Jesus had much to say about the relationship between today and tomorrow both in the temporal sense and the eternal sense. In Luke 16:1-13, Jesus tells a parable about a man who was conducting his affairs in an unfaithful manner. When called to give an account of his stewardship, he continued in his dishonest way, trying to curry favor among his master’s debtors for his own future preservation rather than having done his job properly in the first place. His own comfort was more important than being a faithful steward of his master’s goods. His actions were shrewd according to the world’s way but counter productive according to God’s way. The parable goes on to say “if you are not faithful with unrighteous mammon (money), who will entrust you with true riches?”
Those things that the world is seeking–eternal life, joy, peace, and contentment–are the true riches that can only be found in the Kingdom of God.

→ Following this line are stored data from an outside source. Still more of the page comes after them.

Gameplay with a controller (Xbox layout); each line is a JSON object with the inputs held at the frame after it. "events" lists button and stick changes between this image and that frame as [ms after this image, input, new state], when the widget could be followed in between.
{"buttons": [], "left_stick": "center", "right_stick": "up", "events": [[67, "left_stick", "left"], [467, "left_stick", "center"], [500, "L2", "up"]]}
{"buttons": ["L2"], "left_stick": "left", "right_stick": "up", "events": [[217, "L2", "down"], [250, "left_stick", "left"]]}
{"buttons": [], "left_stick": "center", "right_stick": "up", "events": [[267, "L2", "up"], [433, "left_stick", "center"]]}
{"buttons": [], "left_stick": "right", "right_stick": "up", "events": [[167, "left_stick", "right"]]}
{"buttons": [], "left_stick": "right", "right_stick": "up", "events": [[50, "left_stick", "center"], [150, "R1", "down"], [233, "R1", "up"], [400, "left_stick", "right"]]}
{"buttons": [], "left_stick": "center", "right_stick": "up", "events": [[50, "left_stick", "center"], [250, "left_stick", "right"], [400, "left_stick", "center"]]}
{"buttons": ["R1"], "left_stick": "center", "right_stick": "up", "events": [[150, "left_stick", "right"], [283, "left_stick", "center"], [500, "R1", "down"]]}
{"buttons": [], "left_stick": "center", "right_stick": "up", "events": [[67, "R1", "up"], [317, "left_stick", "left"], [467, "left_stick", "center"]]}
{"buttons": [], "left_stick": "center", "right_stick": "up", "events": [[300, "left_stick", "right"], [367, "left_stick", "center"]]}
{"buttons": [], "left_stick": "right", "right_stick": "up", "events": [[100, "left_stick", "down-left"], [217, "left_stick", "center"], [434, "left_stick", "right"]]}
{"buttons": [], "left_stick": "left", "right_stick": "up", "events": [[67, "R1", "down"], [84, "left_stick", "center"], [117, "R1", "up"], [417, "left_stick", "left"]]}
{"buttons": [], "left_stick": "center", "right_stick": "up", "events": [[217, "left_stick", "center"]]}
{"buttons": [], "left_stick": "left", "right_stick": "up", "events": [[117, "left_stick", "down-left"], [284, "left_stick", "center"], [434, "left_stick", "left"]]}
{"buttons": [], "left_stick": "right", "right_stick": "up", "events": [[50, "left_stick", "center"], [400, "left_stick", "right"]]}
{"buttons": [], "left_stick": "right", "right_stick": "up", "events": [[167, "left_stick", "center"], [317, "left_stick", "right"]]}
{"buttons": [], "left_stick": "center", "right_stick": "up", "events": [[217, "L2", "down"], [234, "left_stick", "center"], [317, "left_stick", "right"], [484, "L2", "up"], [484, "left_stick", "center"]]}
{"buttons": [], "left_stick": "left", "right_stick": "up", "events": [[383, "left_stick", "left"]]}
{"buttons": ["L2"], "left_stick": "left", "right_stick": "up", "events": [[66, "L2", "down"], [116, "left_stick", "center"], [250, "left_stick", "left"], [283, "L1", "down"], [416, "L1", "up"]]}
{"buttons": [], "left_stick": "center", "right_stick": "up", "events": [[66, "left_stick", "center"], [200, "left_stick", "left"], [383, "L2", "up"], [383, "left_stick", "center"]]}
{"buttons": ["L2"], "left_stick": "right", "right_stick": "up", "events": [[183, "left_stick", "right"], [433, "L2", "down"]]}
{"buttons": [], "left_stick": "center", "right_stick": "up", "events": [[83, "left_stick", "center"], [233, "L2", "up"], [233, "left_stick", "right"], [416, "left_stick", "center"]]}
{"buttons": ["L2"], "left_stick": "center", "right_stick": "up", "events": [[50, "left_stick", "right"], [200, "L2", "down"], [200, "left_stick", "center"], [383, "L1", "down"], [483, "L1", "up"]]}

Matthew 6:33 says “but seek first the kingdom and his righteousness and all these things will be yours as well.”
The Church teaches us that as Christians we are stewards of the Lord’s goods (CCC 952). We have a responsibility to use all the wealth that God has given us in such a way that His will is executed in the world. A selfish worldview is certainly contrary to the kingdom of God, but this is the culture in which we find ourselves. We should daily trust God as we live a life of faithful stewardship, not hoarding what we have been given and thinking only of ourselves. What we do with our money should reflect the actions of Christ, as we are His body in the world.
The man in the parable found himself scrambling to save his future because he was not faithful with daily stewardship. We can avoid this mistake if we establish a daily life of communion with the Lord through prayer, spiritual reading, attending mass as often as possible, and adoration. By developing a daily relationship with the Lord, we can form and order our intellect and our will to the Lord’s ways. This daily intimacy with God not only fosters a deeper faith in God’s provision, but it keeps our vocation ever before us.
Why is vocation so important? Because how we carry out our stewardship is directly tied to our vocation. For example, I’m a husband and father of three. How I handle the money the Lord has entrusted to me must always take into consideration that I have to feed, shelter, and clothe my family, as well as educate my children through Catholic schooling. I have to look to my heavenly Father as the role model and observe how he has taken care of his children, and then act accordingly. If today I squander what the Lord has entrusted to me, tomorrow I will be scrambling, perhaps dishonestly, to provide for my family.
If we don’t see ourselves as stewards, we become independent, insecure, and lonely. We were not created to make a life for ourselves (although we can certainly choose to do so), but instead we were created for a life of communion and dependence upon the Lord. Life is so much more enjoyable and simpler when we identify our God-given responsibilities and then humbly spend our resources on doing His will.
You can live a life differently than the man in the parable by being a faithful steward, or you can get stuck in his situation and have to figure out a contingency plan for the future here and in eternity. You can trust the Lord. He will take care of you.
1. Take some time to think about your vocation (calling in life.) Ask yourself if the way you currently handle your money is in line with your God-given responsibilities.
2. St. Thomas described prudence in this way: think about where you want to end up, your goal in life, then starting with today determine what you need to do to achieve your goal. If your goal is to be a faithful steward with all that the Lord has entrusted you, what changes in your life do you need to make?